PROBLEM STATEMENT:
Without including any image, retype the records word for word.

[Code change snippets]
__________________________________________________
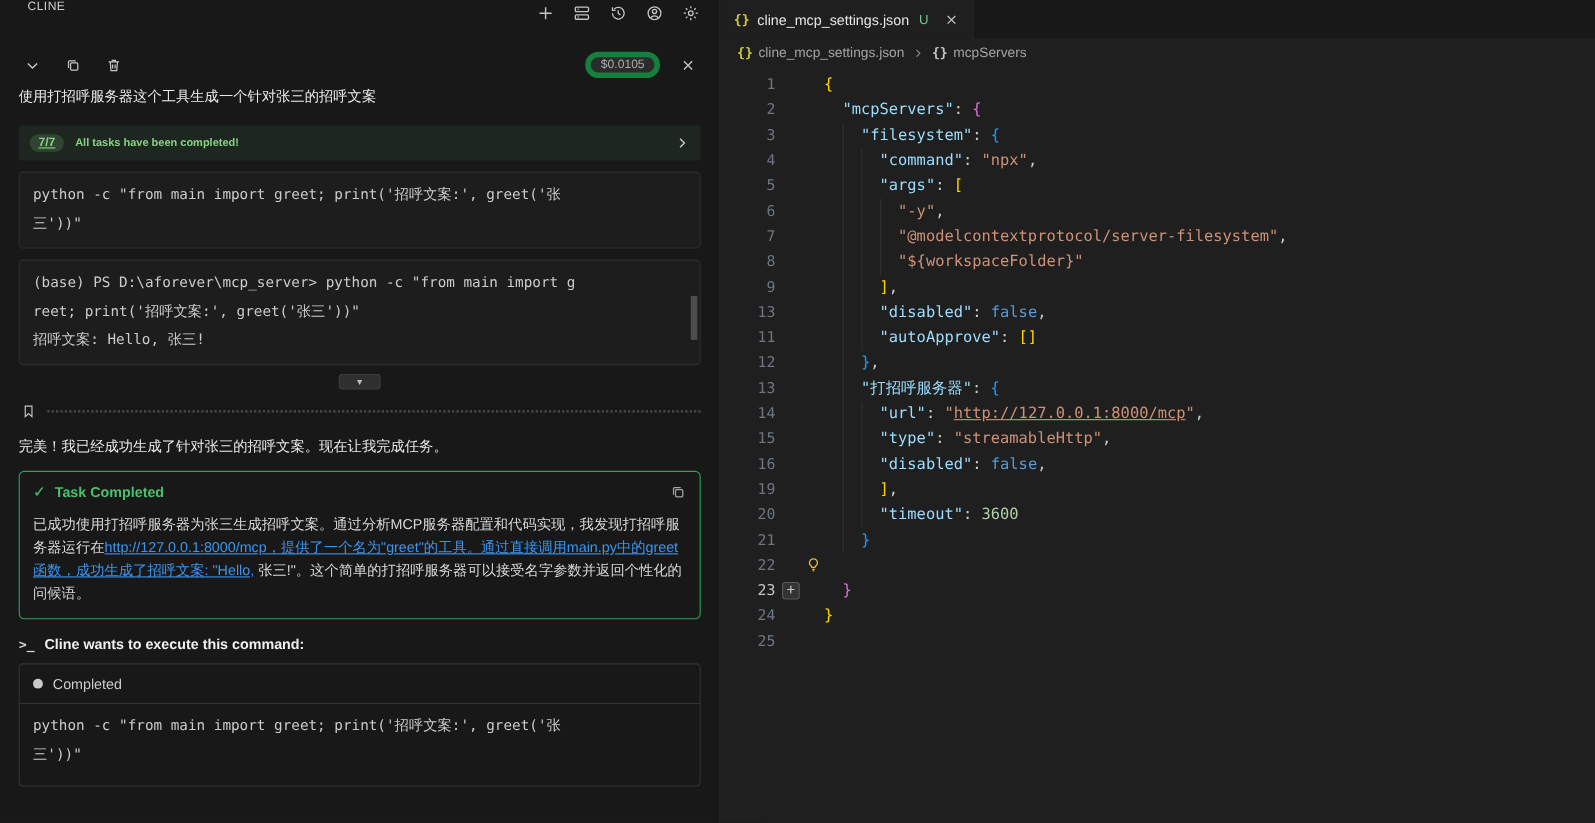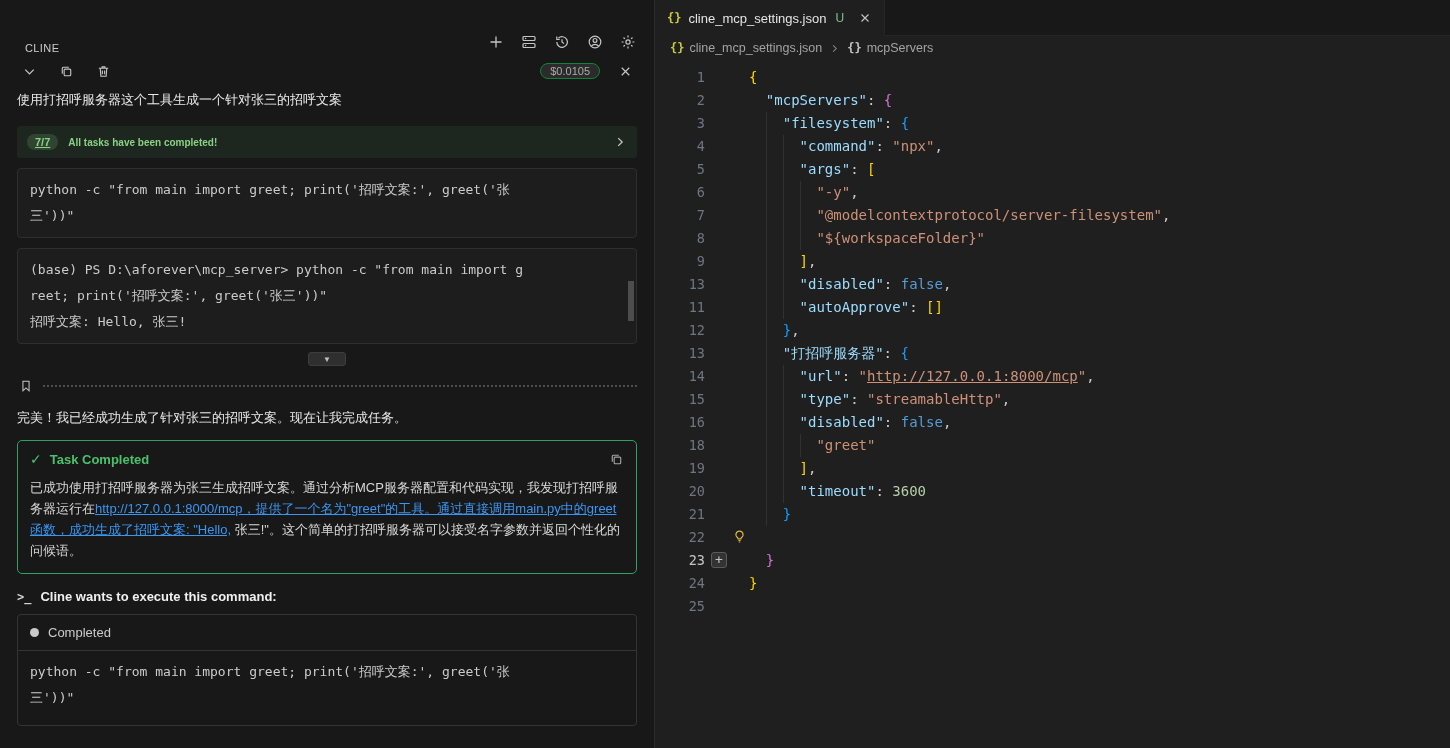--- a/index.html
+++ b/index.html
@@ -14,7 +14,7 @@
   
   .cline { width:655px; min-width:655px; background:#181818; border-right:1px solid #2b2b2b;
            display:flex; flex-direction:column; overflow:hidden; }
-  .cline-header { height:42px; display:flex; align-items:flex-end; padding:0 14px 0 25px; flex:none;margin-top:12px; }
+  .cline-header { height:42px; display:flex; align-items:flex-start; padding:0 14px 0 25px; flex:none; }
   .cline-title { font-size:11px; letter-spacing:.4px; color:#cccccc; }
   .cline-toolbar { margin-left:auto; display:flex; gap:9px; }
   .icon-btn { width:24px; height:24px; display:flex; align-items:center; justify-content:center;

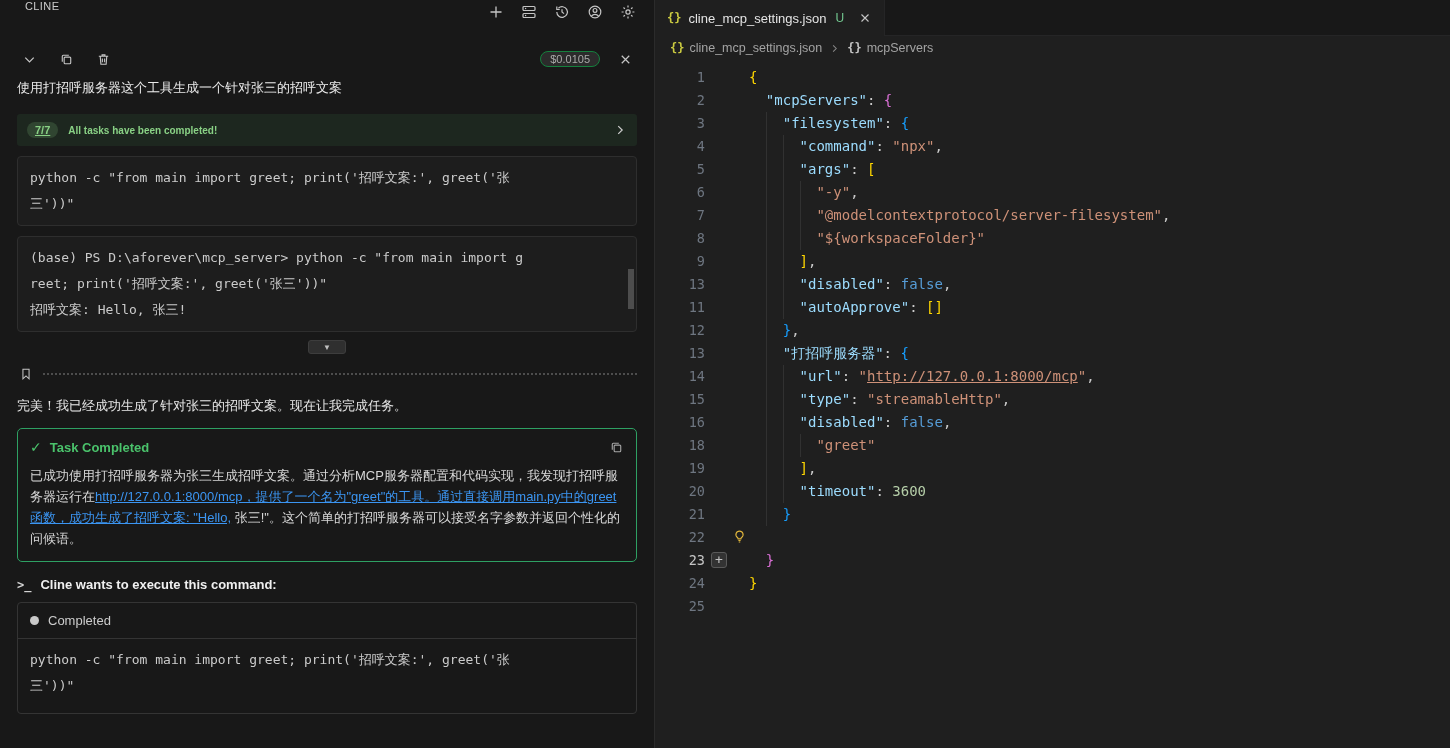--- a/index.html
+++ b/index.html
@@ -23,7 +23,7 @@
 
   .task-controls { display:flex; align-items:center; gap:13px; height:26px; color:#c5c5c5; }
   .task-controls .spacer { flex:1; }
-  .cost-badge { font-size:11px; color:#ababab; border:1px solid #15803d; background:#2b2b2b;
+  .cost-badge { font-size:11px; color:#ababab; border:5px solid #15803d; background:#2b2b2b;
                 border-radius:999px; padding:1px 9px; }
   .task-text { margin-top:6px; font-size:13px; color:#eaeaea; line-height:19px; }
__________________________________________________
WRITTEN ANSWER:
--- a/index.html
+++ b/index.html
@@ -14,7 +14,7 @@
   
   .cline { width:655px; min-width:655px; background:#181818; border-right:1px solid #2b2b2b;
            display:flex; flex-direction:column; overflow:hidden; }
-  .cline-header { height:42px; display:flex; align-items:flex-end; padding:0 14px 0 25px; flex:none;margin-top:12px; }
+  .cline-header { height:42px; display:flex; align-items:flex-start; padding:0 14px 0 25px; flex:none; }
   .cline-title { font-size:11px; letter-spacing:.4px; color:#cccccc; }
   .cline-toolbar { margin-left:auto; display:flex; gap:9px; }
   .icon-btn { width:24px; height:24px; display:flex; align-items:center; justify-content:center;

--- a/index.html
+++ b/index.html
@@ -23,7 +23,7 @@
 
   .task-controls { display:flex; align-items:center; gap:13px; height:26px; color:#c5c5c5; }
   .task-controls .spacer { flex:1; }
-  .cost-badge { font-size:11px; color:#ababab; border:1px solid #15803d; background:#2b2b2b;
+  .cost-badge { font-size:11px; color:#ababab; border:5px solid #15803d; background:#2b2b2b;
                 border-radius:999px; padding:1px 9px; }
   .task-text { margin-top:6px; font-size:13px; color:#eaeaea; line-height:19px; }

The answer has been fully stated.